- **任务要求**
逐字抄录下面所有行的文字，不做任何改动。

- **所给数据**
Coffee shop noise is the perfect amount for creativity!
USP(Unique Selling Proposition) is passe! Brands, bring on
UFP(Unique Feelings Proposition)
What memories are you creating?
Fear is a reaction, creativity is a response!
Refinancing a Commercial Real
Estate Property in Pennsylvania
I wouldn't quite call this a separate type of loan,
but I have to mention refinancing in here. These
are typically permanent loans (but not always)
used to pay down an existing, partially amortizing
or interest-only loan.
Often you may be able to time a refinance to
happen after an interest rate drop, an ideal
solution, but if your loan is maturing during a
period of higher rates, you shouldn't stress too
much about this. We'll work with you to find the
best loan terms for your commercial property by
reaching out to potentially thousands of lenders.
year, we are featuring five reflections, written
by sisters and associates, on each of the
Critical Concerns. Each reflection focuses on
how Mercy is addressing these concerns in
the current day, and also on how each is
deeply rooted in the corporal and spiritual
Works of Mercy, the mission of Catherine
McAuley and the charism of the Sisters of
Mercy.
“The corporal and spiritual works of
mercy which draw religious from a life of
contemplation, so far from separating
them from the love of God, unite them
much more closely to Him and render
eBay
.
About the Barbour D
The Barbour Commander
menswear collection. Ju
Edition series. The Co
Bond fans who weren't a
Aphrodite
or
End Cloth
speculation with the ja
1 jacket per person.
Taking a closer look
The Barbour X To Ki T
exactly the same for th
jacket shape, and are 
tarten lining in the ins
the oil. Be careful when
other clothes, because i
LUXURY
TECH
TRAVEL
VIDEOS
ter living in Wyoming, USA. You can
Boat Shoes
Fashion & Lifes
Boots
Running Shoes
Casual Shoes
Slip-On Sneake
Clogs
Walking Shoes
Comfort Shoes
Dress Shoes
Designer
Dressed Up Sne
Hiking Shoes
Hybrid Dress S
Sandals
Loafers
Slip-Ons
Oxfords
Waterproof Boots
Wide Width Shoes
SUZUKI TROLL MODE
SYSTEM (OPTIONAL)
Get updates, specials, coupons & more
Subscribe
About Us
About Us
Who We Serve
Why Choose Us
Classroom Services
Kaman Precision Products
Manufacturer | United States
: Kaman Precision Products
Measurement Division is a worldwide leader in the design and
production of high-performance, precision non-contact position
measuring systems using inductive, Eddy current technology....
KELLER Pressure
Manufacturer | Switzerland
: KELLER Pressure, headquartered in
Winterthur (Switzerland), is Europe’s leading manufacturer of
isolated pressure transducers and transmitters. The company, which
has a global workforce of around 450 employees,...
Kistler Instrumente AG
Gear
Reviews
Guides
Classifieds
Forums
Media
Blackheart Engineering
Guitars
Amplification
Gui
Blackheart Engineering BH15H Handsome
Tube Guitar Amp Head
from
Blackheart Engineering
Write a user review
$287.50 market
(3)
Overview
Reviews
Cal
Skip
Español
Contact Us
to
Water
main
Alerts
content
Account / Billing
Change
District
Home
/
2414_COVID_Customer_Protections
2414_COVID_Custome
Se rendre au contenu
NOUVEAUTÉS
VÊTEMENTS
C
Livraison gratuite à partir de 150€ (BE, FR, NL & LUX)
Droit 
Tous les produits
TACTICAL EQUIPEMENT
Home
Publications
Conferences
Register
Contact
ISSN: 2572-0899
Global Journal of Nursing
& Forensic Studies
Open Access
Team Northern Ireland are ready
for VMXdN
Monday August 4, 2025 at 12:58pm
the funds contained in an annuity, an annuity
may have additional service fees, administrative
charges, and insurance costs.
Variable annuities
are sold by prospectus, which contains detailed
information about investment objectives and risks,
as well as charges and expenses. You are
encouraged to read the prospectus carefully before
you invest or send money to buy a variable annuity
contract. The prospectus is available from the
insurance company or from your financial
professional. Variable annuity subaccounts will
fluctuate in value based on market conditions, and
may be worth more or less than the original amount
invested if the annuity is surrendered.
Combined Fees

- **答案如下**
Coffee shop noise is the perfect amount for creativity!
USP(Unique Selling Proposition) is passe! Brands, bring on
UFP(Unique Feelings Proposition)
What memories are you creating?
Fear is a reaction, creativity is a response!
Refinancing a Commercial Real
Estate Property in Pennsylvania
I wouldn't quite call this a separate type of loan,
but I have to mention refinancing in here. These
are typically permanent loans (but not always)
used to pay down an existing, partially amortizing
or interest-only loan.
Often you may be able to time a refinance to
happen after an interest rate drop, an ideal
solution, but if your loan is maturing during a
period of higher rates, you shouldn't stress too
much about this. We'll work with you to find the
best loan terms for your commercial property by
reaching out to potentially thousands of lenders.
year, we are featuring five reflections, written
by sisters and associates, on each of the
Critical Concerns. Each reflection focuses on
how Mercy is addressing these concerns in
the current day, and also on how each is
deeply rooted in the corporal and spiritual
Works of Mercy, the mission of Catherine
McAuley and the charism of the Sisters of
Mercy.
“The corporal and spiritual works of
mercy which draw religious from a life of
contemplation, so far from separating
them from the love of God, unite them
much more closely to Him and render
eBay
.
About the Barbour D
The Barbour Commander
menswear collection. Ju
Edition series. The Co
Bond fans who weren't a
Aphrodite
or
End Cloth
speculation with the ja
1 jacket per person.
Taking a closer look
The Barbour X To Ki T
exactly the same for th
jacket shape, and are 
tarten lining in the ins
the oil. Be careful when
other clothes, because i
LUXURY
TECH
TRAVEL
VIDEOS
ter living in Wyoming, USA. You can
Boat Shoes
Fashion & Lifes
Boots
Running Shoes
Casual Shoes
Slip-On Sneake
Clogs
Walking Shoes
Comfort Shoes
Dress Shoes
Designer
Dressed Up Sne
Hiking Shoes
Hybrid Dress S
Sandals
Loafers
Slip-Ons
Oxfords
Waterproof Boots
Wide Width Shoes
SUZUKI TROLL MODE
SYSTEM (OPTIONAL)
Get updates, specials, coupons & more
Subscribe
About Us
About Us
Who We Serve
Why Choose Us
Classroom Services
Kaman Precision Products
Manufacturer | United States
: Kaman Precision Products
Measurement Division is a worldwide leader in the design and
production of high-performance, precision non-contact position
measuring systems using inductive, Eddy current technology....
KELLER Pressure
Manufacturer | Switzerland
: KELLER Pressure, headquartered in
Winterthur (Switzerland), is Europe’s leading manufacturer of
isolated pressure transducers and transmitters. The company, which
has a global workforce of around 450 employees,...
Kistler Instrumente AG
Gear
Reviews
Guides
Classifieds
Forums
Media
Blackheart Engineering
Guitars
Amplification
Gui
Blackheart Engineering BH15H Handsome
Tube Guitar Amp Head
from
Blackheart Engineering
Write a user review
$287.50 market
(3)
Overview
Reviews
Cal
Skip
Español
Contact Us
to
Water
main
Alerts
content
Account / Billing
Change
District
Home
/
2414_COVID_Customer_Protections
2414_COVID_Custome
Se rendre au contenu
NOUVEAUTÉS
VÊTEMENTS
C
Livraison gratuite à partir de 150€ (BE, FR, NL & LUX)
Droit 
Tous les produits
TACTICAL EQUIPEMENT
Home
Publications
Conferences
Register
Contact
ISSN: 2572-0899
Global Journal of Nursing
& Forensic Studies
Open Access
Team Northern Ireland are ready
for VMXdN
Monday August 4, 2025 at 12:58pm
the funds contained in an annuity, an annuity
may have additional service fees, administrative
charges, and insurance costs.
Variable annuities
are sold by prospectus, which contains detailed
information about investment objectives and risks,
as well as charges and expenses. You are
encouraged to read the prospectus carefully before
you invest or send money to buy a variable annuity
contract. The prospectus is available from the
insurance company or from your financial
professional. Variable annuity subaccounts will
fluctuate in value based on market conditions, and
may be worth more or less than the original amount
invested if the annuity is surrendered.
Combined Fees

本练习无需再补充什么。